V. CONCEPTO DEL PROCURADOR GENERAL DE LA NACION El señor Procurador General de la Nación en concepto No. 2771 recibido el 19 de diciembre de 2001, solicitó a la Corte declarar la constitucionalidad del inciso último del artículo 52 del Código Penal, con fundamento en las siguientes consideraciones: - La base de la demanda parte de una errada interpretación lingüística del artículo 98 de la Carta Política, porque “lejos de atribuir discrecionalidad absoluta al funcionario judicial para que determine la forma y eventos en los cuales procede la suspensión del ejercicio de la ciudadanía, le impone a éste que ordene dicha medida de acuerdo con la regulación y para los casos que lo indique la ley”. - De ninguna manera se permite al funcionario judicial tomar libremente la decisión, porque está ligado a los mandatos dispuestos por el legislador, quien regula los eventos en los cuales procede la medida restrictiva, “no sólo porque así lo ordena la mencionada norma constitucional, sino en virtud del principio de legalidad de las penas del artículo 29 constitucional”. En concordancia con
la norma anterior, el artículo 230 de la Constitución prevé la reserva legal en materia punitiva y por ende, las decisiones judiciales deben fundamentarse en la Ley.

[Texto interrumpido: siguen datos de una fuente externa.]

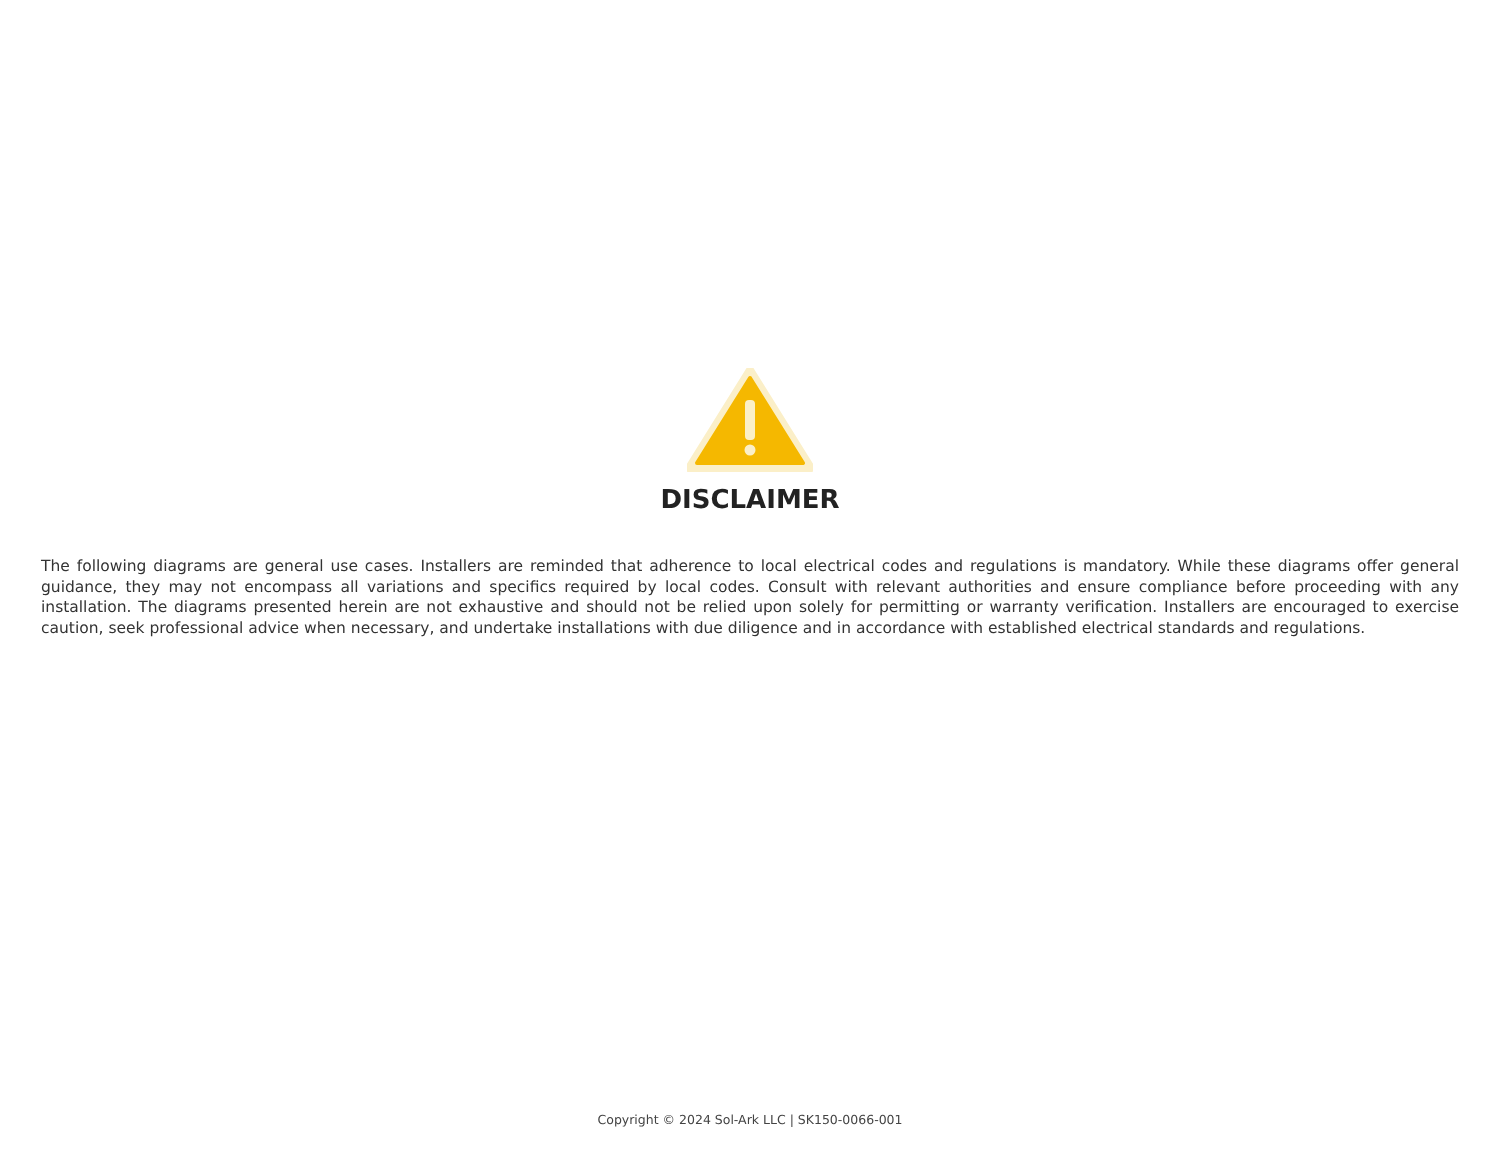DISCLAIMER
The following diagrams are general use cases. Installers are reminded that adherence to local electrical codes and regulations is mandatory. While these diagrams offer general guidance, they may not encompass all variations and specifics required by local codes. Consult with relevant authorities and ensure compliance before proceeding with any installation. The diagrams presented herein are not exhaustive and should not be relied upon solely for permitting or warranty verification. Installers are encouraged to exercise caution, seek professional advice when necessary, and undertake installations with due diligence and in accordance with established electrical standards and regulations.
Copyright © 2024 Sol-Ark LLC | SK150-0066-001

Así mismo, la legitimidad del legislador para imponer la pena accesoria demandada también se encuentra respaldada por la potestad otorgada por el artículo 150 del estatuto superior. - Recuerda la sentencia C-581 de 2001 sobre la exigencia de ser ciudadano para ejercer el derecho al sufragio con la justificada inhabilidad en virtud de una condena judicial, sin que lo anterior impida “que los internos de los centros de reclusión expresen sus opiniones sobre su ideología política siempre que no se adelanten actividades de proselitismo público, y tampoco se opone a que quienes cumplan los requisitos constitucionales para ejercer el sufragio participen en los procesos electorales (sentencias T-324 de 1994 y C394 de 1995)”. - Concluye que la norma es exequible en la medida en que “no resulta desproporcionado ni irrazonable que el Estado, en ejercicio de su poder punitivo, también lo sancione impidiéndole participar como ciudadano en los procesos electorales mediante los cuales los ciudadanos contribuyen a la configuración democrática y pluralista de las instituciones estatales, pues al cometer el ilícito expresó su desadaptación y desprecio por estas, como por el orden social y jurídico”.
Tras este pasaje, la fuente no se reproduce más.